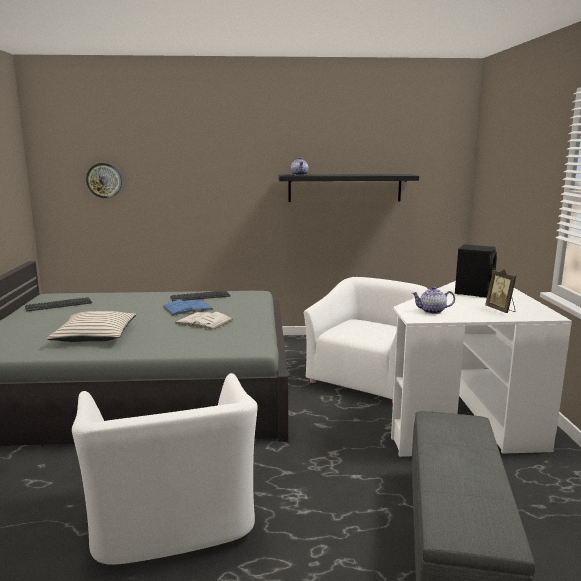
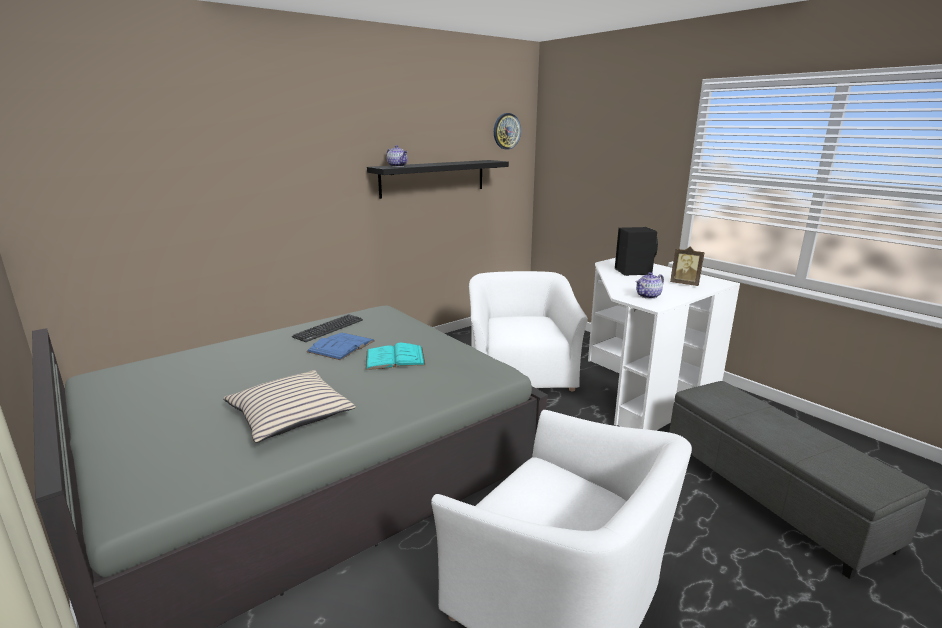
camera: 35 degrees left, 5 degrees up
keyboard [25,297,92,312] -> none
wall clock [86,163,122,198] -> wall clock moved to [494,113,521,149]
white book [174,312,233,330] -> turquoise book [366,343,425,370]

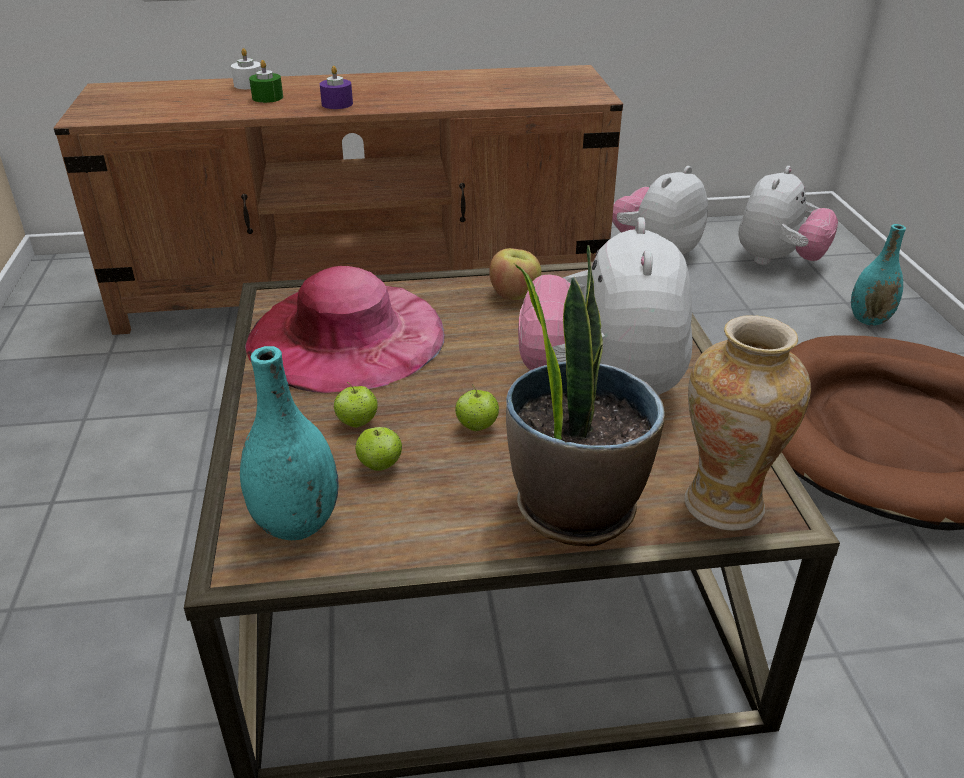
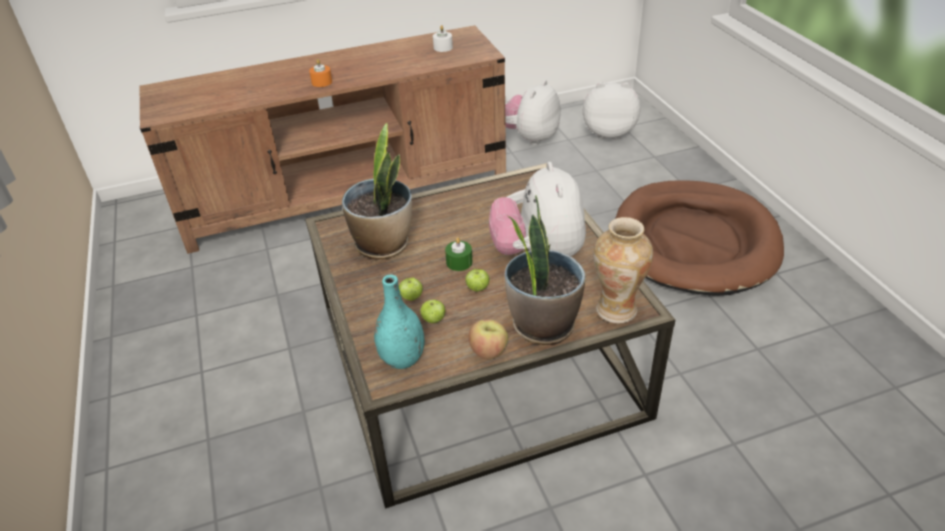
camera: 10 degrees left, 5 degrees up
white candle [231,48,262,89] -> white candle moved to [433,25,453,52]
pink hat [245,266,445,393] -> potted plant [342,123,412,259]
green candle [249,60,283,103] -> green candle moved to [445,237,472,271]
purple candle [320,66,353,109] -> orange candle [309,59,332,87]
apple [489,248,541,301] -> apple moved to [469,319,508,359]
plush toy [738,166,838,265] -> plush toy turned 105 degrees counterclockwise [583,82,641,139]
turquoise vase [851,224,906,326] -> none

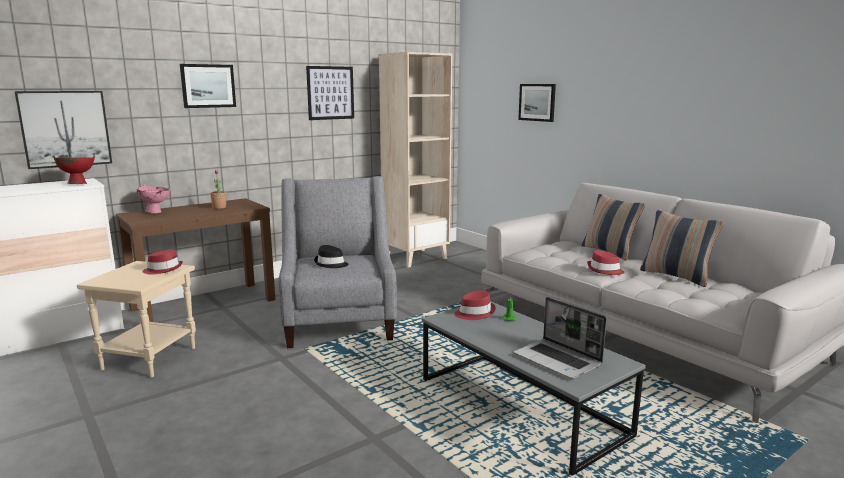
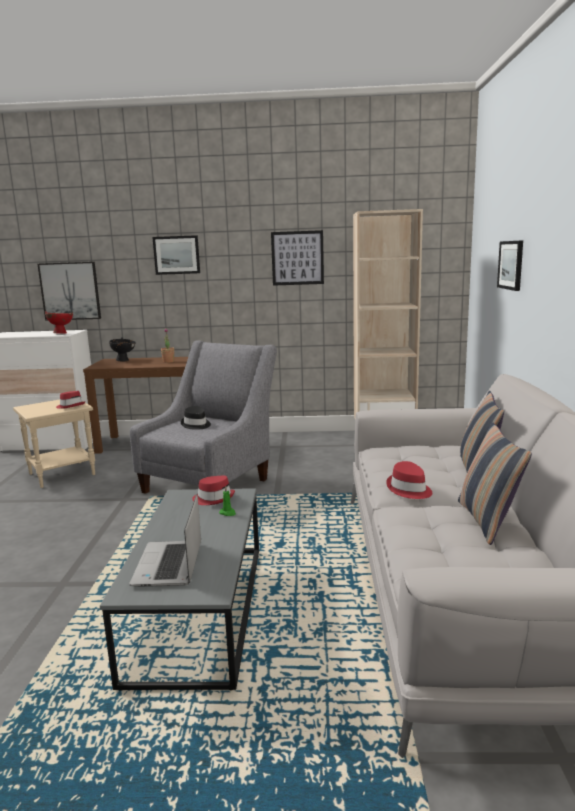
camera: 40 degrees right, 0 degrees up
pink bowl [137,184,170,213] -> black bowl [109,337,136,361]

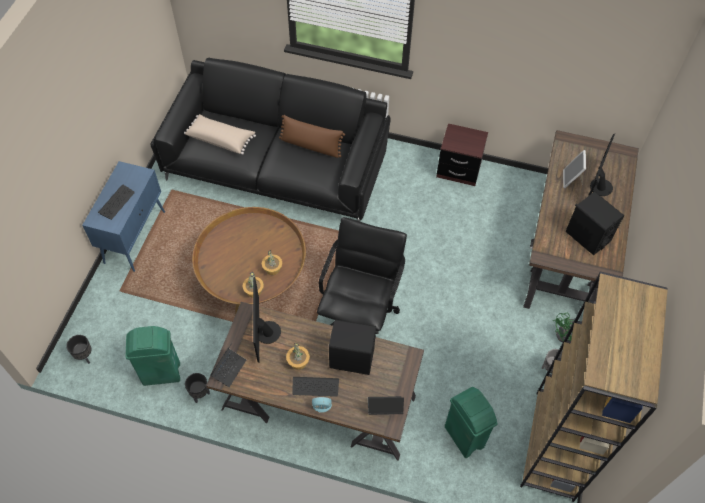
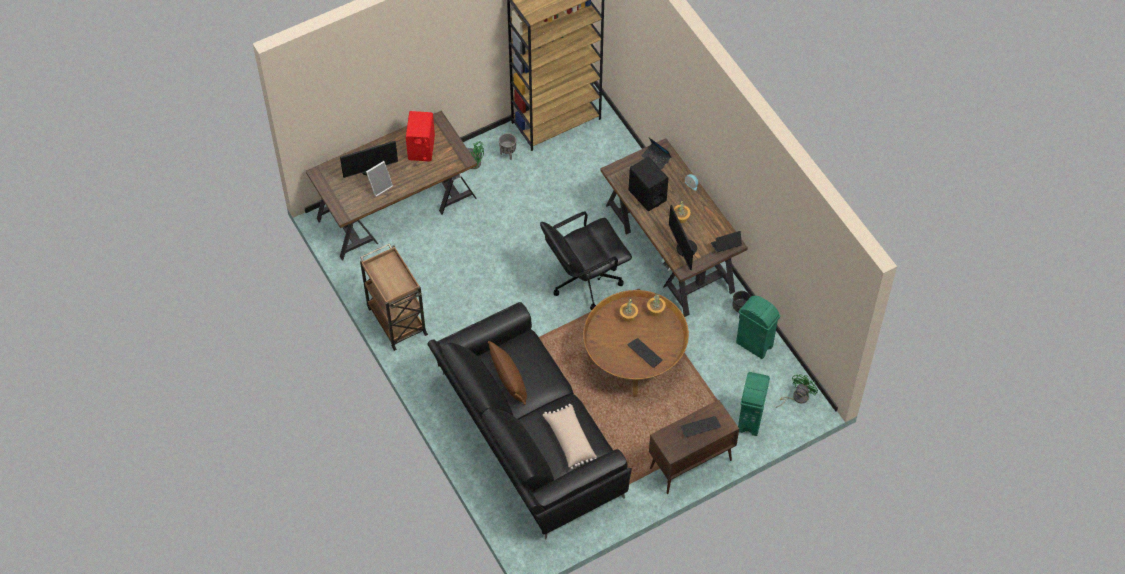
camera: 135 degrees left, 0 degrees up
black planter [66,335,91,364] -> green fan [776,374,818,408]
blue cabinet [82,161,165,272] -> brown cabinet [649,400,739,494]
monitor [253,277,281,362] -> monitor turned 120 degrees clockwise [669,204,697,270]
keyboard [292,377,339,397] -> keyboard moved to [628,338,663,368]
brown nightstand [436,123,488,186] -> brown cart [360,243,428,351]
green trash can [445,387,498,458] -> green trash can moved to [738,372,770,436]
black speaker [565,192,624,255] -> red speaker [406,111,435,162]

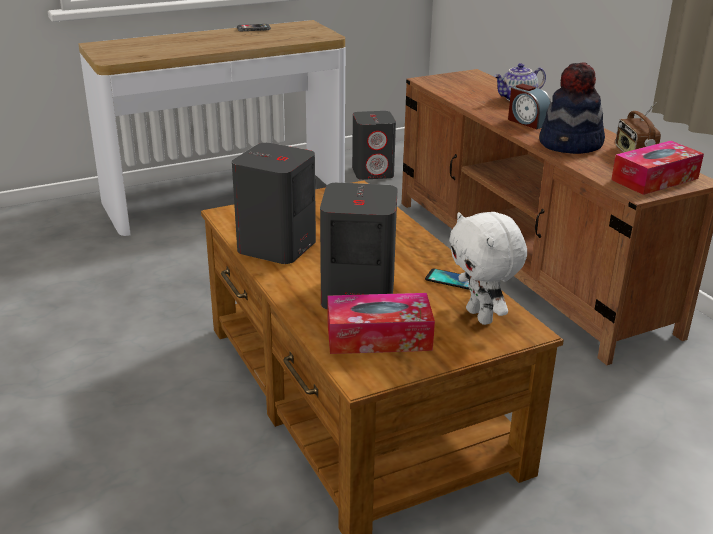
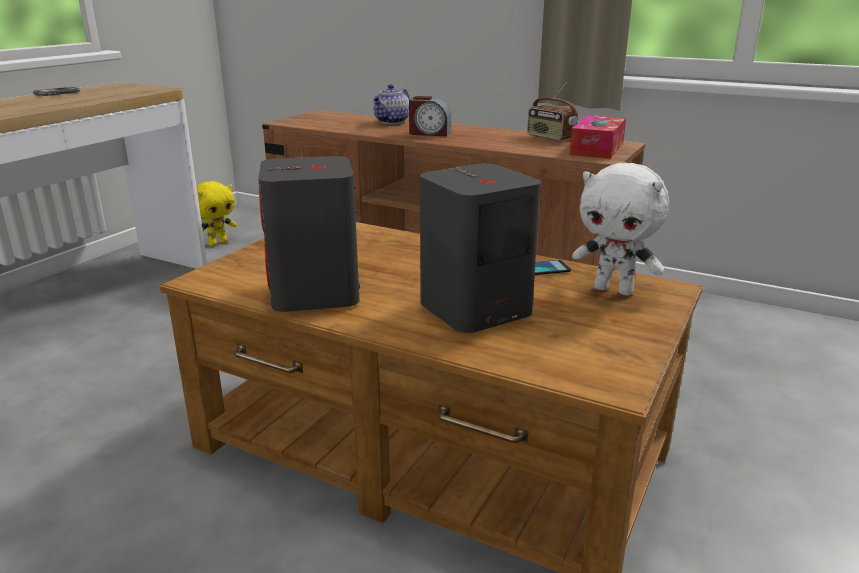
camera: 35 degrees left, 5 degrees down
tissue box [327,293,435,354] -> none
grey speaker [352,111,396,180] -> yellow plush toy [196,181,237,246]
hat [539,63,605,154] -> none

------------

§ TASK
Scan the records for lines that hold "brown", and reproduce each one you find.

§ FINAL ANSWER
blue cabinet [82,161,165,272] -> brown cabinet [649,400,739,494]
brown nightstand [436,123,488,186] -> brown cart [360,243,428,351]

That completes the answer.